His New Profession



(orig. released on Aug. 31, 1914)

His New Profession is about as politically incorrect as Keystones get, but if you’re in the mood for that sort of guilty pleasure, it’s a riot.

It begins with Charlie in the park, sitting innocently (for once) and reading the Police Gazette. A nearby young man wants to make time with his girlfriend but must push his incapacitated uncle around in a wheelchair. The young man asks Charlie to push him around for a while and offers to pay him for it later.

The uncle has a cast on one leg, and when you recall what happened with Charlie and a man with gout (Caught in the Rain), you immediately brace yourself.

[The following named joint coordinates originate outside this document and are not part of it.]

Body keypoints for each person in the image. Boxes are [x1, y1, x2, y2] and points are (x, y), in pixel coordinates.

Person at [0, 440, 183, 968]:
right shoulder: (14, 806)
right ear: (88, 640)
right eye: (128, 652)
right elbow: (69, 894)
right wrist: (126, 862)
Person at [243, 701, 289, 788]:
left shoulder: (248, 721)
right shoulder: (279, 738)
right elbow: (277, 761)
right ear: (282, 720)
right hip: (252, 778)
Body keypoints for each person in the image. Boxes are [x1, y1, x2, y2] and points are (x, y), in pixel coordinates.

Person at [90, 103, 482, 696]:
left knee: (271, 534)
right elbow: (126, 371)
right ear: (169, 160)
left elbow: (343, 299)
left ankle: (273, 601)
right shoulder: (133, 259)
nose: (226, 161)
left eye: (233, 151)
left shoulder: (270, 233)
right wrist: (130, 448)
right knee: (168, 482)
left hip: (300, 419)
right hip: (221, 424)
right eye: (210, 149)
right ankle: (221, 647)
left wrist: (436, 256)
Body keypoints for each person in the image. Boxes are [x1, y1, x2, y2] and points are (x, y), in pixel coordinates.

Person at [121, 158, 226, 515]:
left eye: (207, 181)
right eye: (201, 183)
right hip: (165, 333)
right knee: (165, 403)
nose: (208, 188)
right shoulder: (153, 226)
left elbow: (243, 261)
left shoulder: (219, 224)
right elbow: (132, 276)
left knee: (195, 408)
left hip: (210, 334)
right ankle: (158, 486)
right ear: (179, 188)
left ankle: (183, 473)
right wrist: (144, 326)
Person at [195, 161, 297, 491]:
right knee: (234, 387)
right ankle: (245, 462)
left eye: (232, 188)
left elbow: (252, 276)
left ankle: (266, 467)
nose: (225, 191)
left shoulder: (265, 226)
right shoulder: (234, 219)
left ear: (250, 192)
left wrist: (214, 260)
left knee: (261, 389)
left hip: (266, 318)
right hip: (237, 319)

Sure enough, the cast-up leg gets smacked a few times, but the real eye-popper is yet to come.

Charlie passes a bar. Suddenly realizing he’s an alcoholic, Charlie asks the uncle for a handout, but the uncle won’t budge. Charlie keeps walking the uncle, who falls asleep in his chair. Charlie ends up rolling next to another man asleep in a wheelchair; the man has a tin cup and is wearing a sign reading, “Help a Cripple.” Charlie surreptitiously moves the cup and the sign over to the uncle’s chair. A sympathetic nurse walks by and deposits a coin in the cup. Once she leaves, Charlie grabs the coin and is off to the bar.

From there, it’s one Did-I-just-see-that moment after another. And when everyone gathers on a pier for the climax, you’re just waiting for someone to end up in the drink. No disappointment there, either.